Dünyanın mükâfat yeri olmadığını ve dünya sevgisinin en büyük belalardan biri olduğunu bildiriyor. Meselelerde kaderin adaletine de değinen yazar, ilahi adaletin yerini bulma şekillerini açıklıyor. Belaların nimetin kıymetini öğreten, ilahi dergâha yönelten bir hayır kaynağı olduğunu belirtiyor. İbret almasını bilenler için belaların günahlara kefaret olduğu, gafletten uyandırdığı, kişinin zahiri ve batıni melekelerini güçlendirdiği, derecelerini yükselttiği müjdelerini veriyor. Ama belaların bazen insanın sorumsuzluğunun cezası olarak geldiğini de ekliyor.

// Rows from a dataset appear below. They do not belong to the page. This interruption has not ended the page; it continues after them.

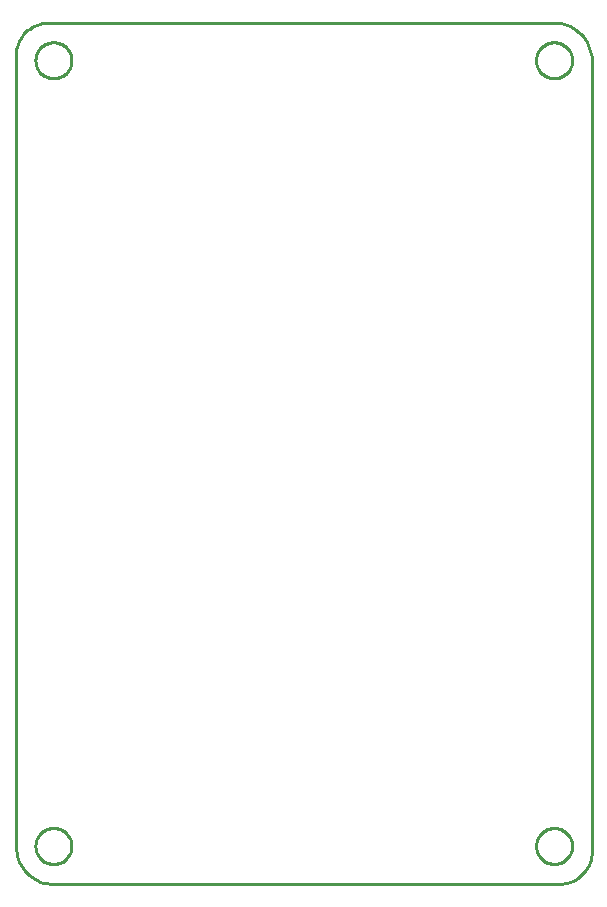
<source format=gbr>
G04 EAGLE Gerber X2 export*
%TF.Part,Single*%
%TF.FileFunction,Profile,NP*%
%TF.FilePolarity,Positive*%
%TF.GenerationSoftware,Autodesk,EAGLE,8.6.0*%
%TF.CreationDate,2018-05-14T08:47:16Z*%
G75*
%MOMM*%
%FSLAX34Y34*%
%LPD*%
%AMOC8*
5,1,8,0,0,1.08239X$1,22.5*%
G01*
%ADD10C,0.254000*%


D10*
X0Y39116D02*
X116Y36374D01*
X471Y33653D01*
X1061Y30973D01*
X1883Y28355D01*
X2930Y25818D01*
X4194Y23383D01*
X5666Y21066D01*
X7333Y18887D01*
X9185Y16862D01*
X11206Y15005D01*
X13381Y13332D01*
X15693Y11854D01*
X18126Y10584D01*
X20660Y9531D01*
X23276Y8702D01*
X25954Y8105D01*
X28674Y7743D01*
X31416Y7620D01*
X459677Y7620D01*
X462095Y7726D01*
X464496Y8042D01*
X466859Y8566D01*
X469168Y9293D01*
X471404Y10220D01*
X473551Y11338D01*
X475593Y12638D01*
X477514Y14112D01*
X479298Y15748D01*
X480934Y17532D01*
X482408Y19453D01*
X483708Y21495D01*
X484826Y23642D01*
X485753Y25878D01*
X486480Y28187D01*
X487004Y30551D01*
X487320Y32951D01*
X487426Y35369D01*
X487426Y704723D01*
X487305Y707502D01*
X486942Y710259D01*
X486340Y712974D01*
X485504Y715626D01*
X484439Y718195D01*
X483155Y720662D01*
X481661Y723007D01*
X479968Y725213D01*
X478090Y727264D01*
X476039Y729142D01*
X473833Y730835D01*
X471488Y732329D01*
X469021Y733613D01*
X466452Y734678D01*
X463800Y735514D01*
X461085Y736116D01*
X458328Y736479D01*
X455549Y736600D01*
X27100Y736600D01*
X24738Y736497D01*
X22394Y736188D01*
X20086Y735677D01*
X17831Y734966D01*
X15647Y734061D01*
X13550Y732969D01*
X11556Y731699D01*
X9681Y730260D01*
X7938Y728663D01*
X6340Y726919D01*
X4901Y725044D01*
X3631Y723050D01*
X2539Y720953D01*
X1634Y718769D01*
X923Y716514D01*
X412Y714206D01*
X103Y711862D01*
X0Y709500D01*
X0Y39116D01*
X46990Y704306D02*
X46912Y703220D01*
X46757Y702142D01*
X46526Y701079D01*
X46219Y700034D01*
X45839Y699014D01*
X45387Y698024D01*
X44865Y697069D01*
X44276Y696153D01*
X43624Y695281D01*
X42911Y694459D01*
X42141Y693689D01*
X41319Y692976D01*
X40447Y692324D01*
X39531Y691735D01*
X38576Y691213D01*
X37586Y690761D01*
X36566Y690381D01*
X35521Y690074D01*
X34458Y689843D01*
X33380Y689688D01*
X32294Y689610D01*
X31206Y689610D01*
X30120Y689688D01*
X29042Y689843D01*
X27979Y690074D01*
X26934Y690381D01*
X25914Y690761D01*
X24924Y691213D01*
X23969Y691735D01*
X23053Y692324D01*
X22181Y692976D01*
X21359Y693689D01*
X20589Y694459D01*
X19876Y695281D01*
X19224Y696153D01*
X18635Y697069D01*
X18113Y698024D01*
X17661Y699014D01*
X17281Y700034D01*
X16974Y701079D01*
X16743Y702142D01*
X16588Y703220D01*
X16510Y704306D01*
X16510Y705394D01*
X16588Y706480D01*
X16743Y707558D01*
X16974Y708621D01*
X17281Y709666D01*
X17661Y710686D01*
X18113Y711676D01*
X18635Y712631D01*
X19224Y713547D01*
X19876Y714419D01*
X20589Y715241D01*
X21359Y716011D01*
X22181Y716724D01*
X23053Y717376D01*
X23969Y717965D01*
X24924Y718487D01*
X25914Y718939D01*
X26934Y719319D01*
X27979Y719626D01*
X29042Y719857D01*
X30120Y720012D01*
X31206Y720090D01*
X32294Y720090D01*
X33380Y720012D01*
X34458Y719857D01*
X35521Y719626D01*
X36566Y719319D01*
X37586Y718939D01*
X38576Y718487D01*
X39531Y717965D01*
X40447Y717376D01*
X41319Y716724D01*
X42141Y716011D01*
X42911Y715241D01*
X43624Y714419D01*
X44276Y713547D01*
X44865Y712631D01*
X45387Y711676D01*
X45839Y710686D01*
X46219Y709666D01*
X46526Y708621D01*
X46757Y707558D01*
X46912Y706480D01*
X46990Y705394D01*
X46990Y704306D01*
X470853Y704306D02*
X470775Y703220D01*
X470620Y702142D01*
X470389Y701079D01*
X470082Y700034D01*
X469701Y699014D01*
X469249Y698024D01*
X468727Y697069D01*
X468139Y696153D01*
X467487Y695281D01*
X466774Y694459D01*
X466004Y693689D01*
X465181Y692976D01*
X464310Y692324D01*
X463394Y691735D01*
X462439Y691213D01*
X461448Y690761D01*
X460428Y690381D01*
X459384Y690074D01*
X458320Y689843D01*
X457243Y689688D01*
X456157Y689610D01*
X455068Y689610D01*
X453982Y689688D01*
X452905Y689843D01*
X451841Y690074D01*
X450797Y690381D01*
X449777Y690761D01*
X448786Y691213D01*
X447831Y691735D01*
X446915Y692324D01*
X446044Y692976D01*
X445221Y693689D01*
X444451Y694459D01*
X443738Y695281D01*
X443086Y696153D01*
X442498Y697069D01*
X441976Y698024D01*
X441524Y699014D01*
X441143Y700034D01*
X440836Y701079D01*
X440605Y702142D01*
X440450Y703220D01*
X440373Y704306D01*
X440373Y705394D01*
X440450Y706480D01*
X440605Y707558D01*
X440836Y708621D01*
X441143Y709666D01*
X441524Y710686D01*
X441976Y711676D01*
X442498Y712631D01*
X443086Y713547D01*
X443738Y714419D01*
X444451Y715241D01*
X445221Y716011D01*
X446044Y716724D01*
X446915Y717376D01*
X447831Y717965D01*
X448786Y718487D01*
X449777Y718939D01*
X450797Y719319D01*
X451841Y719626D01*
X452905Y719857D01*
X453982Y720012D01*
X455068Y720090D01*
X456157Y720090D01*
X457243Y720012D01*
X458320Y719857D01*
X459384Y719626D01*
X460428Y719319D01*
X461448Y718939D01*
X462439Y718487D01*
X463394Y717965D01*
X464310Y717376D01*
X465181Y716724D01*
X466004Y716011D01*
X466774Y715241D01*
X467487Y714419D01*
X468139Y713547D01*
X468727Y712631D01*
X469249Y711676D01*
X469701Y710686D01*
X470082Y709666D01*
X470389Y708621D01*
X470620Y707558D01*
X470775Y706480D01*
X470853Y705394D01*
X470853Y704306D01*
X46990Y39143D02*
X46912Y38057D01*
X46757Y36980D01*
X46526Y35916D01*
X46219Y34872D01*
X45839Y33852D01*
X45387Y32861D01*
X44865Y31906D01*
X44276Y30990D01*
X43624Y30119D01*
X42911Y29296D01*
X42141Y28526D01*
X41319Y27813D01*
X40447Y27161D01*
X39531Y26573D01*
X38576Y26051D01*
X37586Y25599D01*
X36566Y25218D01*
X35521Y24911D01*
X34458Y24680D01*
X33380Y24525D01*
X32294Y24448D01*
X31206Y24448D01*
X30120Y24525D01*
X29042Y24680D01*
X27979Y24911D01*
X26934Y25218D01*
X25914Y25599D01*
X24924Y26051D01*
X23969Y26573D01*
X23053Y27161D01*
X22181Y27813D01*
X21359Y28526D01*
X20589Y29296D01*
X19876Y30119D01*
X19224Y30990D01*
X18635Y31906D01*
X18113Y32861D01*
X17661Y33852D01*
X17281Y34872D01*
X16974Y35916D01*
X16743Y36980D01*
X16588Y38057D01*
X16510Y39143D01*
X16510Y40232D01*
X16588Y41318D01*
X16743Y42395D01*
X16974Y43459D01*
X17281Y44503D01*
X17661Y45523D01*
X18113Y46514D01*
X18635Y47469D01*
X19224Y48385D01*
X19876Y49256D01*
X20589Y50079D01*
X21359Y50849D01*
X22181Y51562D01*
X23053Y52214D01*
X23969Y52802D01*
X24924Y53324D01*
X25914Y53776D01*
X26934Y54157D01*
X27979Y54464D01*
X29042Y54695D01*
X30120Y54850D01*
X31206Y54928D01*
X32294Y54928D01*
X33380Y54850D01*
X34458Y54695D01*
X35521Y54464D01*
X36566Y54157D01*
X37586Y53776D01*
X38576Y53324D01*
X39531Y52802D01*
X40447Y52214D01*
X41319Y51562D01*
X42141Y50849D01*
X42911Y50079D01*
X43624Y49256D01*
X44276Y48385D01*
X44865Y47469D01*
X45387Y46514D01*
X45839Y45523D01*
X46219Y44503D01*
X46526Y43459D01*
X46757Y42395D01*
X46912Y41318D01*
X46990Y40232D01*
X46990Y39143D01*
X470853Y39143D02*
X470775Y38057D01*
X470620Y36980D01*
X470389Y35916D01*
X470082Y34872D01*
X469701Y33852D01*
X469249Y32861D01*
X468727Y31906D01*
X468139Y30990D01*
X467487Y30119D01*
X466774Y29296D01*
X466004Y28526D01*
X465181Y27813D01*
X464310Y27161D01*
X463394Y26573D01*
X462439Y26051D01*
X461448Y25599D01*
X460428Y25218D01*
X459384Y24911D01*
X458320Y24680D01*
X457243Y24525D01*
X456157Y24448D01*
X455068Y24448D01*
X453982Y24525D01*
X452905Y24680D01*
X451841Y24911D01*
X450797Y25218D01*
X449777Y25599D01*
X448786Y26051D01*
X447831Y26573D01*
X446915Y27161D01*
X446044Y27813D01*
X445221Y28526D01*
X444451Y29296D01*
X443738Y30119D01*
X443086Y30990D01*
X442498Y31906D01*
X441976Y32861D01*
X441524Y33852D01*
X441143Y34872D01*
X440836Y35916D01*
X440605Y36980D01*
X440450Y38057D01*
X440373Y39143D01*
X440373Y40232D01*
X440450Y41318D01*
X440605Y42395D01*
X440836Y43459D01*
X441143Y44503D01*
X441524Y45523D01*
X441976Y46514D01*
X442498Y47469D01*
X443086Y48385D01*
X443738Y49256D01*
X444451Y50079D01*
X445221Y50849D01*
X446044Y51562D01*
X446915Y52214D01*
X447831Y52802D01*
X448786Y53324D01*
X449777Y53776D01*
X450797Y54157D01*
X451841Y54464D01*
X452905Y54695D01*
X453982Y54850D01*
X455068Y54928D01*
X456157Y54928D01*
X457243Y54850D01*
X458320Y54695D01*
X459384Y54464D01*
X460428Y54157D01*
X461448Y53776D01*
X462439Y53324D01*
X463394Y52802D01*
X464310Y52214D01*
X465181Y51562D01*
X466004Y50849D01*
X466774Y50079D01*
X467487Y49256D01*
X468139Y48385D01*
X468727Y47469D01*
X469249Y46514D01*
X469701Y45523D01*
X470082Y44503D01*
X470389Y43459D01*
X470620Y42395D01*
X470775Y41318D01*
X470853Y40232D01*
X470853Y39143D01*
M02*

</source>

Müminleri bekleyen zorlukların zaman değişse de sadece form değiştirdiğine, aslının ise benzerlik taşıdığına dikkat çekiyor. Musibetin uzunluğu ve şiddeti karşısında ölüm isteği ve isyana değinen yazar, şikâyetlenmenin hem hakkımız olmadığını hem de verilen nimetlere nankörlüğü de celp ettiği için kişinin Rabbine şükretmesi gerektiğini belirtiyor.  İki âlemde de kurtuluşun şifresi olan sabır ve takvanın boyutlarına değinip tedbir-tevekkül dengesinin korunması gerektiğini belirten yazar, ruhsat ve azimet arasındaki seçimin, kişinin kalitesini belirlediğini de ekliyor.

Belaların günahlar neticesinde olabileceğini belirten yazar, belalardan korunmak adına şu önerilerde bulunuyor: Tövbeye sarılmak, zikir ve şükrü ikame etmek, dua-yakarış kalkanını ısrarla edinmek, sadakalarla belaları savmak, aciz ve yaşlılara, musibetzedelere muavenet ve merhameti kuşanmak.

Rabbim bizleri belaların farkına varan… İster yaşansın, ister şahitlik edilsin belaların tümüne ibret nazarıyla bakabilen… Bela başa geldiğinde satırlara akseden o dersleri sadırlarına işleyen… Tedbir-takdir dengesini yitirmeyen… Tövbeye, duaya, infaka sarılan… Her şerde saklı hayrı görerek ümidini yitirmeyen… Cefanın ardındaki sefayı görüp kaybettiklerine karşı sabırla kuşandığı kalbini müsterih tutan… “Elhamdülillah ala külli hal, siwel küfri wed-dalal” (Küfür ve dalalet dışındaki her halimiz için Allah’a hamdolsun!) diyen kullarından eylesin.

Rabbim bizleri Ramazan’a eriştirsin. Cümlemizi muhafaza etsin!